Exactly as written, transcribe the data from its opening line through the line containing "to allow them". Leave every picture out.

_ _ _ _ _ _ _

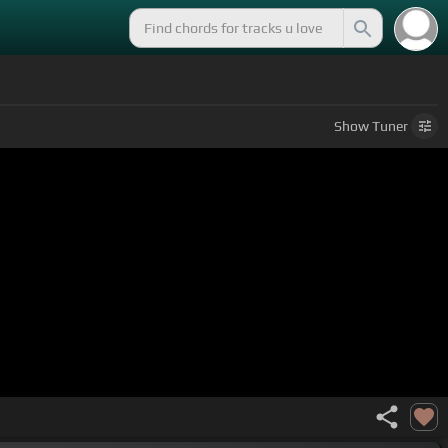
Show
Tuner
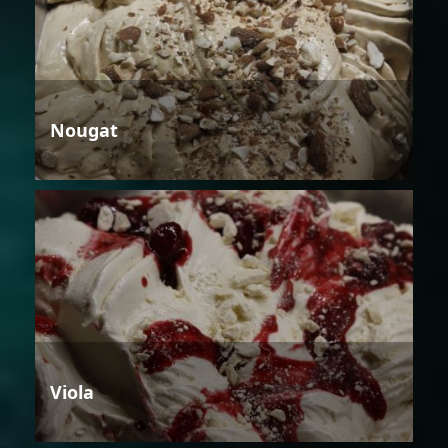
Nougat
Viola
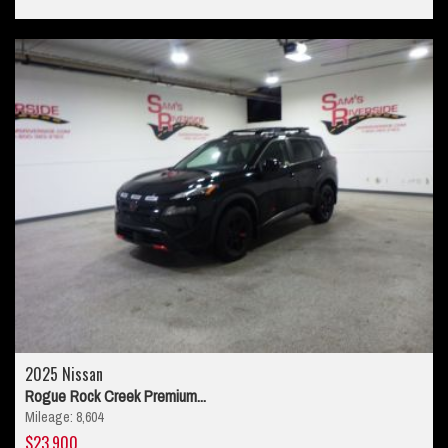
2025 Nissan
Rogue Rock Creek Premium...
Mileage: 8,604
$23,900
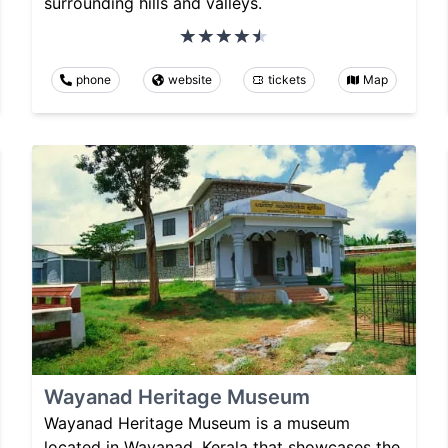
surrounding hills and valleys.
phone
website
tickets
Map
Wayanad Heritage Museum
Wayanad Heritage Museum is a museum
located in Wayanad, Kerala that showcases the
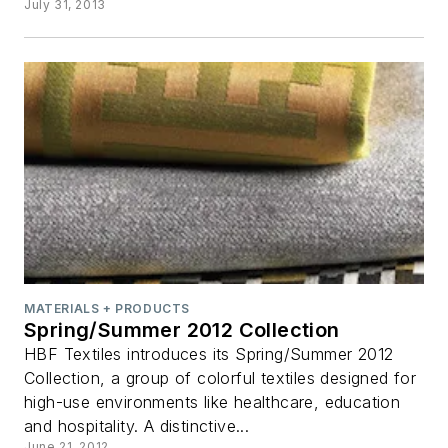
July 31, 2013
MATERIALS + PRODUCTS
Spring/Summer 2012 Collection
HBF Textiles introduces its Spring/Summer 2012
Collection, a group of colorful textiles designed for
high-use environments like healthcare, education
and hospitality. A distinctive...
June 21, 2012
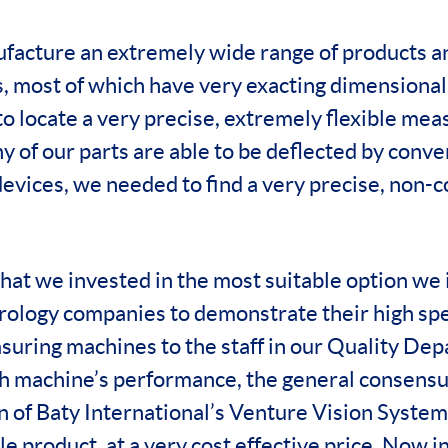
facture an extremely wide range of products a
 most of which have very exacting dimensional 
o locate a very precise, extremely flexible mea
y of our parts are able to be deflected by conve
evices, we needed to find a very precise, non-c
hat we invested in the most suitable option we 
rology companies to demonstrate their high spec
suring machines to the staff in our Quality De
h machine’s performance, the general consensu
 of Baty International’s Venture Vision Syste
le product, at a very cost effective price. Now i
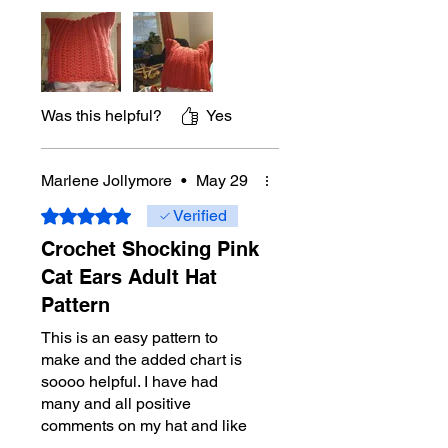
Was this helpful?
Yes
Marlene Jollymore
•
May 29
Rated 5 out of 5 stars.
Verified
Crochet Shocking Pink
Cat Ears Adult Hat
Pattern
This is an easy pattern to
make and the added chart is
soooo helpful. I have had
many and all positive
comments on my hat and like
you, I was inspired to make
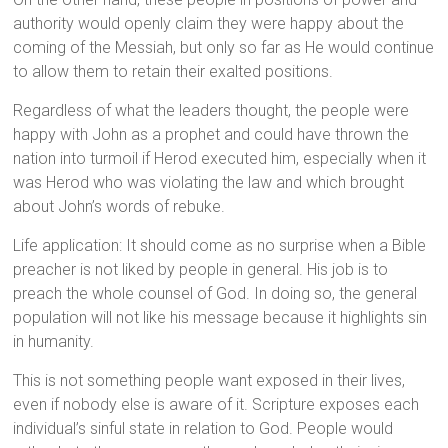
authority would openly claim they were happy about the
coming of the Messiah, but only so far as He would continue
to allow them to retain their exalted positions.
Regardless of what the leaders thought, the people were
happy with John as a prophet and could have thrown the
nation into turmoil if Herod executed him, especially when it
was Herod who was violating the law and which brought
about John’s words of rebuke.
Life application: It should come as no surprise when a Bible
preacher is not liked by people in general. His job is to
preach the whole counsel of God. In doing so, the general
population will not like his message because it highlights sin
in humanity.
This is not something people want exposed in their lives,
even if nobody else is aware of it. Scripture exposes each
individual’s sinful state in relation to God. People would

_ _ _ _ _ _ _

→ TASK RESPONSE:
Show
Tuner
Nougat
Viola
2025 Nissan
Rogue Rock Creek Premium...
Mileage: 8,604
$23,900
surrounding hills and valleys.
phone
website
tickets
Map
Wayanad Heritage Museum
Wayanad Heritage Museum is a museum
located in Wayanad, Kerala that showcases the
July 31, 2013
MATERIALS + PRODUCTS
Spring/Summer 2012 Collection
HBF Textiles introduces its Spring/Summer 2012
Collection, a group of colorful textiles designed for
high-use environments like healthcare, education
and hospitality. A distinctive...
June 21, 2012
facture an extremely wide range of products a
 most of which have very exacting dimensional 
o locate a very precise, extremely flexible mea
y of our parts are able to be deflected by conve
evices, we needed to find a very precise, non-c
hat we invested in the most suitable option we 
rology companies to demonstrate their high spec
suring machines to the staff in our Quality De
h machine’s performance, the general consensu
 of Baty International’s Venture Vision Syste
le product, at a very cost effective price. Now i
Was this helpful?
Yes
Marlene Jollymore
•
May 29
Rated 5 out of 5 stars.
Verified
Crochet Shocking Pink
Cat Ears Adult Hat
Pattern
This is an easy pattern to
make and the added chart is
soooo helpful. I have had
many and all positive
comments on my hat and like
you, I was inspired to make
authority would openly claim they were happy about the
coming of the Messiah, but only so far as He would continue
to allow them to retain their exalted positions.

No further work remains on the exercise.